▶ **PROBLEM DETAILS**: Every line below that holds the word "artigos" counts once; please tally them and give only the total.

+ + + + +

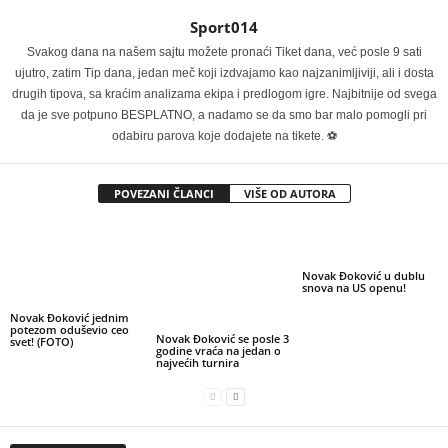
Sport014
Svakog dana na našem sajtu možete pronaći Tiket dana, već posle 9 sati
ujutro, zatim Tip dana, jedan meč koji izdvajamo kao najzanimljiviji, ali i dosta
drugih tipova, sa kraćim analizama ekipa i predlogom igre. Najbitnije od svega
da je sve potpuno BESPLATNO, a nadamo se da smo bar malo pomogli pri
odabiru parova koje dodajete na tikete. ⚽
POVEZANI ČLANCI
VIŠE OD AUTORA
Novak Đoković u dublu
snova na US openu!
Novak Đoković jednim
potezom oduševio ceo
Novak Đoković se posle 3
svet! (FOTO)
godine vraća na jedan o
najvećih turnira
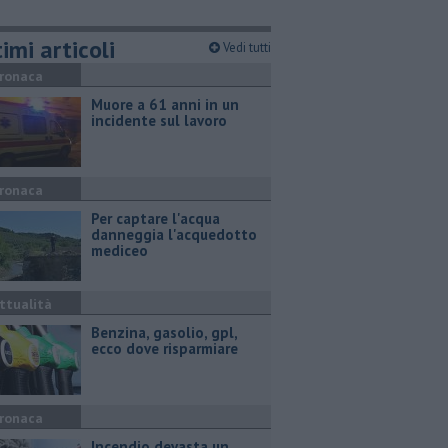
imi articoli
Vedi tutti
ronaca
Muore a 61 anni in un
incidente sul lavoro
ronaca
Per captare l'acqua
danneggia l'acquedotto
mediceo
ttualità
​Benzina, gasolio, gpl,
ecco dove risparmiare
ronaca
Incendio devasta un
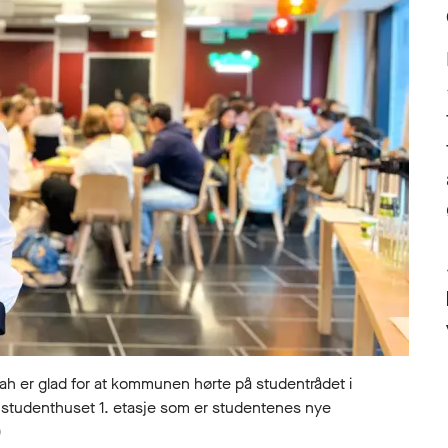
er glad for at kommunen hørte på studentrådet i
i studenthuset 1. etasje som er studentenes nye
)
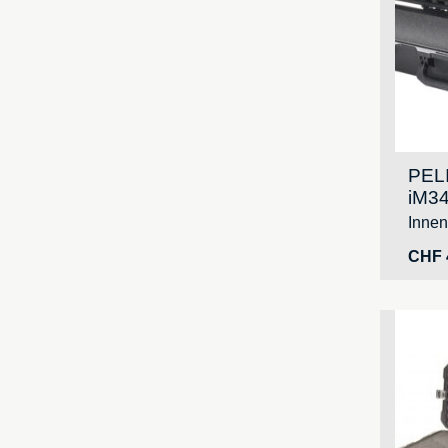
PEL
iM34
Inne
CHF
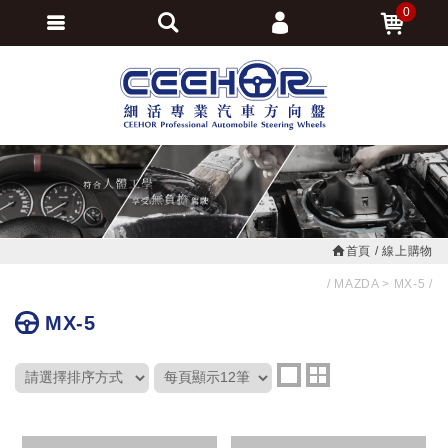
0
會員登入
繁體中文
會員註冊
忘記密碼
訂單查詢
追蹤清單
首頁
線上購物
MAZDA
MX-5
MX-5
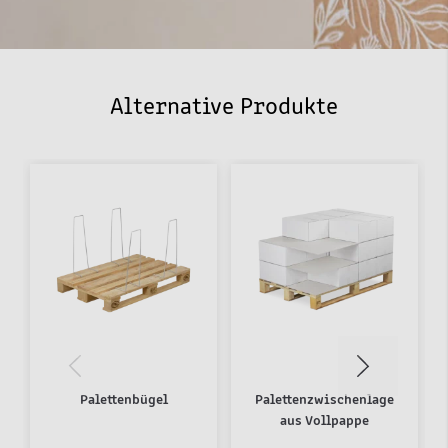
Alternative Produkte
Palettenbügel
Palettenzwischenlage
aus Vollpappe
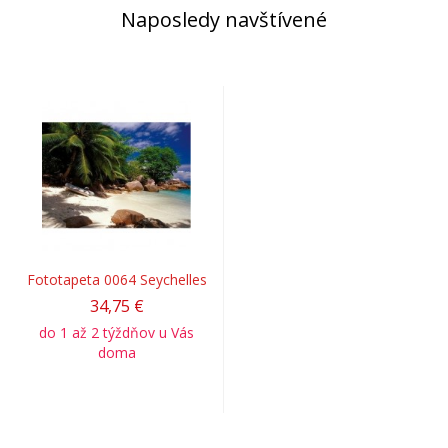
Naposledy navštívené
Fototapeta 0064 Seychelles
34,75 €
do 1 až 2 týždňov u Vás
doma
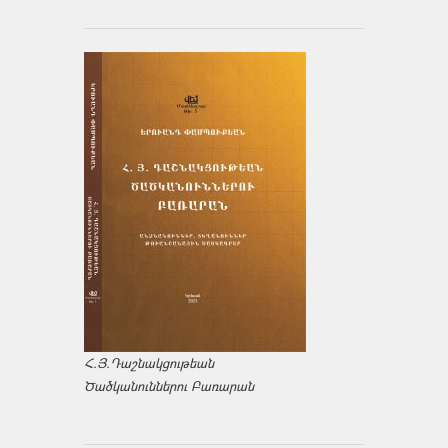
Հ.Յ.Դաշնակցութեան
Ծածկանուններու Բառարան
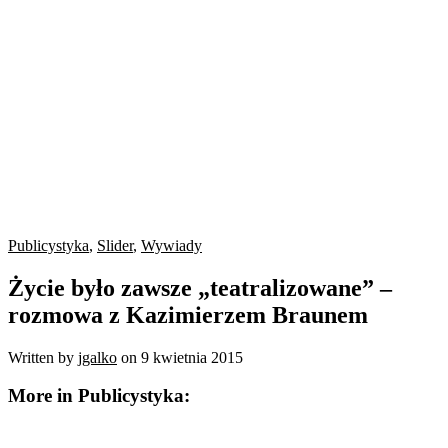
Publicystyka
,
Slider
,
Wywiady
Życie było zawsze „teatralizowane” –
rozmowa z Kazimierzem Braunem
Written by
jgalko
on
9 kwietnia 2015
More in Publicystyka:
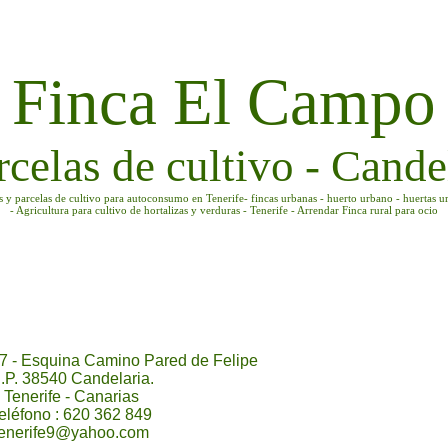
Finca El Campo
rcelas de cultivo - Candel
as y parcelas de cultivo para autoconsumo en Tenerife- fincas urbanas - huerto urbano - huertas u
- Agricultura para cultivo de hortalizas y verduras - Tenerife - Arrendar Finca rural para ocio
7 - Esquina Camino Pared de Felipe
.P. 38540 Candelaria.
Tenerife - Canarias
eléfono : 620 362 849
tenerife9@yahoo.com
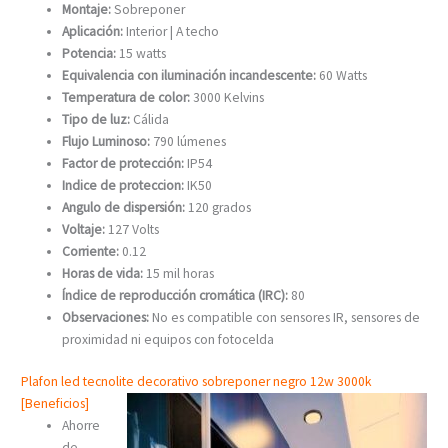
Montaje:
Sobreponer
Aplicación:
Interior | A techo
Potencia:
15 watts
Equivalencia con iluminación incandescente:
60 Watts
Temperatura de color:
3000 Kelvins
Tipo de luz:
Cálida
Flujo Luminoso:
790 lúmenes
Factor de protección:
IP54
Indice de proteccion:
IK50
Angulo de dispersión:
120 grados
Voltaje:
127 Volts
Corriente:
0.12
Horas de vida:
15 mil horas
Índice de reproducción cromática (IRC):
80
Observaciones:
No es compatible con sensores IR, sensores de
proximidad ni equipos con fotocelda
Plafon led tecnolite decorativo sobreponer negro 12w 3000k
[Beneficios]
Ahorre
de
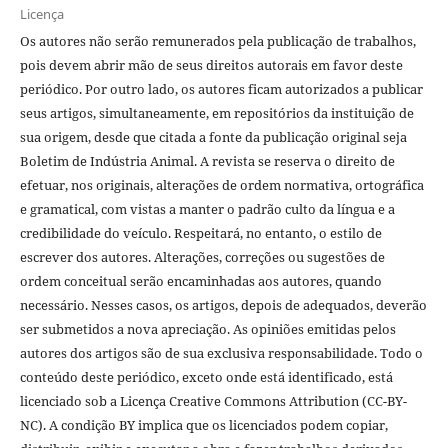
Licença
Os autores não serão remunerados pela publicação de trabalhos,
pois devem abrir mão de seus direitos autorais em favor deste
periódico. Por outro lado, os autores ficam autorizados a publicar
seus artigos, simultaneamente, em repositórios da instituição de
sua origem, desde que citada a fonte da publicação original seja
Boletim de Indústria Animal. A revista se reserva o direito de
efetuar, nos originais, alterações de ordem normativa, ortográfica
e gramatical, com vistas a manter o padrão culto da língua e a
credibilidade do veículo. Respeitará, no entanto, o estilo de
escrever dos autores. Alterações, correções ou sugestões de
ordem conceitual serão encaminhadas aos autores, quando
necessário. Nesses casos, os artigos, depois de adequados, deverão
ser submetidos a nova apreciação. As opiniões emitidas pelos
autores dos artigos são de sua exclusiva responsabilidade. Todo o
conteúdo deste periódico, exceto onde está identificado, está
licenciado sob a Licença Creative Commons Attribution (CC-BY-
NC). A condição BY implica que os licenciados podem copiar,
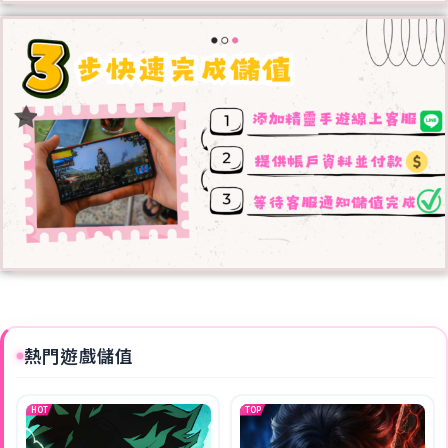
熱門遊戲儲值
HOT
TOP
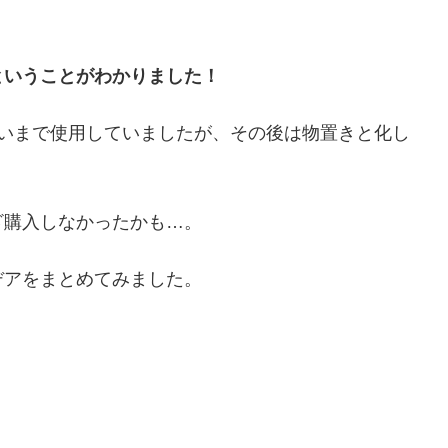
ということがわかりました！
らいまで使用していましたが、その後は物置きと化し
ざ購入しなかったかも…。
デアをまとめてみました。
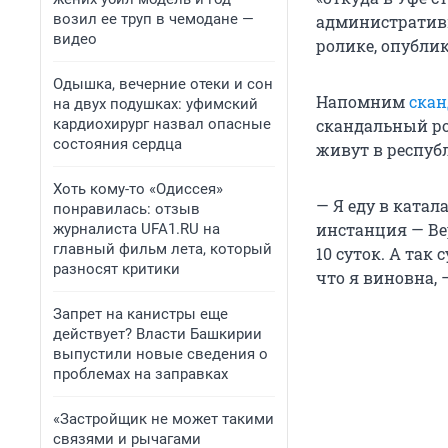
возил ее труп в чемодане —
административно
видео
ролике, опублик
Одышка, вечерние отеки и сон
Напомним
скан
на двух подушках: уфимский
кардиохирург назвал опасные
скандальный ро
состояния сердца
живут в республ
Хоть кому-то «Одиссея»
— Я еду в катал
понравилась: отзыв
инстанция — Ве
журналиста UFA1.RU на
главный фильм лета, который
10 суток. А так
разносят критики
что я виновна, 
Запрет на канистры еще
действует? Власти Башкирии
выпустили новые сведения о
проблемах на заправках
«Застройщик не может такими
связями и рычагами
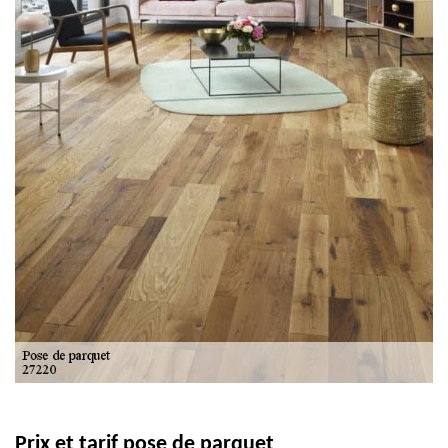
Prix et tarif pose de parquet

+ + + + +

▶ **FINISHED EXERCISE**: 3